--- To be done ---
a - For each statement, say yes or no to whether the passage about Atomic agrees, and quote the words of the passage that decide it: (i) Abraham sold Milo when he was 24. (ii) Dudum finished college before joining the startup world. (iii) By 2018, Atomic had launched 10 companies.
b - Give back, word for word, the part of the passage about Atomic from "He had so many" to "by Sequoia Capital.)".

--- Quoted passage ---
-- begin --
The professor had good instincts. After selling Milo at age 24, Abraham spent more than three years building products inside of eBay and learning how to lead multiple teams before beginning to look outward, making angel bets, including on Uber and Pinterest, and, he says, spreading around some of his ideas. (Among these, he says, he “invented Postmates. I gave the founders literally the idea for the company; they were working on a B2B company at the time. I was fairly early on there; that helped spawn the whole food delivery thing.”)

He had so many ideas — hundreds, he says — that not long afterward, he created Atomic with cofounder Andrew Dudum, a Wharton peer who is also the son of entrepreneurs and who also dropped out of college to join the startup world. (Dudum’s first stop was a then-nascent startup backed by Sequoia Capital.)

At first, Atomic worked on one company. The following year, it worked on two. By 2018, the outfit had built out a team that could handle many of the back-end functions that startups need to thrive, from recruiting to accounting, and launched 10 companies. Impressed investors gave the firm $150 million to create even more startups.
-- end --
--- Supplied data ---
-- begin --
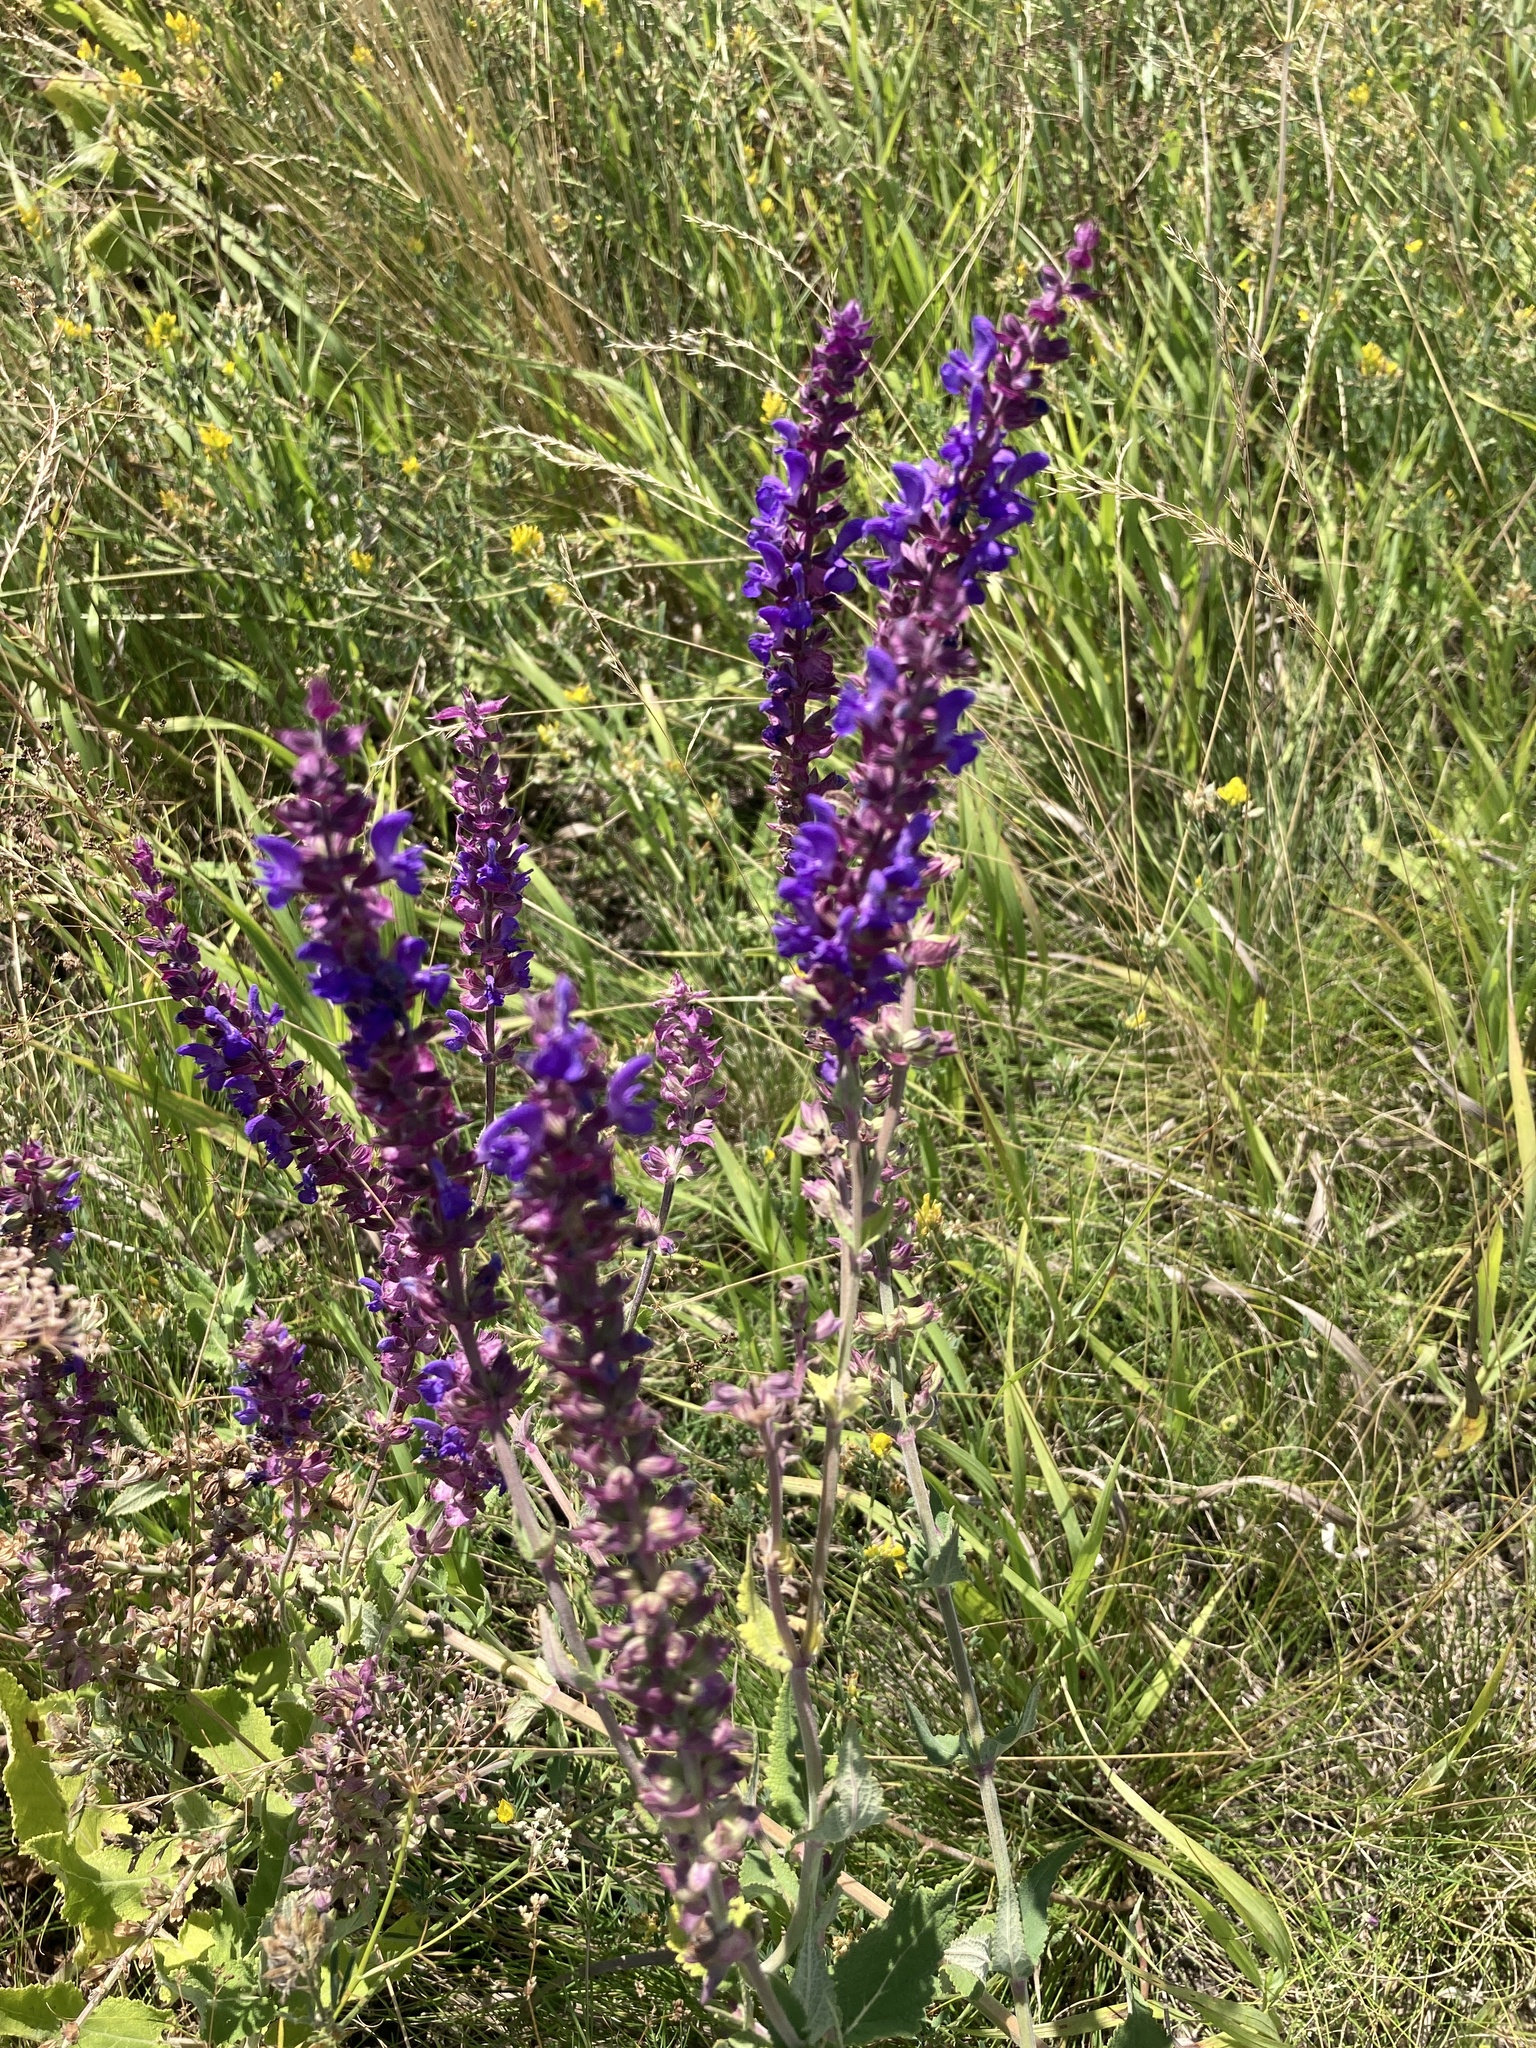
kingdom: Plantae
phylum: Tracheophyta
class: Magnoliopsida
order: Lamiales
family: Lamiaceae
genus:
-- end --
--- Answers for the exercise ---
a -
(i) Yes: "After selling Milo at age 24"
(ii) No: "who also dropped out of college to join the startup world"
(iii) Yes: "By 2018, the outfit had built out a team that could handle many of the back-end functions that startups need to thrive, from recruiting to accounting, and launched 10 companies."

b -
He had so many ideas — hundreds, he says — that not long afterward, he created Atomic with cofounder Andrew Dudum, a Wharton peer who is also the son of entrepreneurs and who also dropped out of college to join the startup world. (Dudum’s first stop was a then-nascent startup backed by Sequoia Capital.)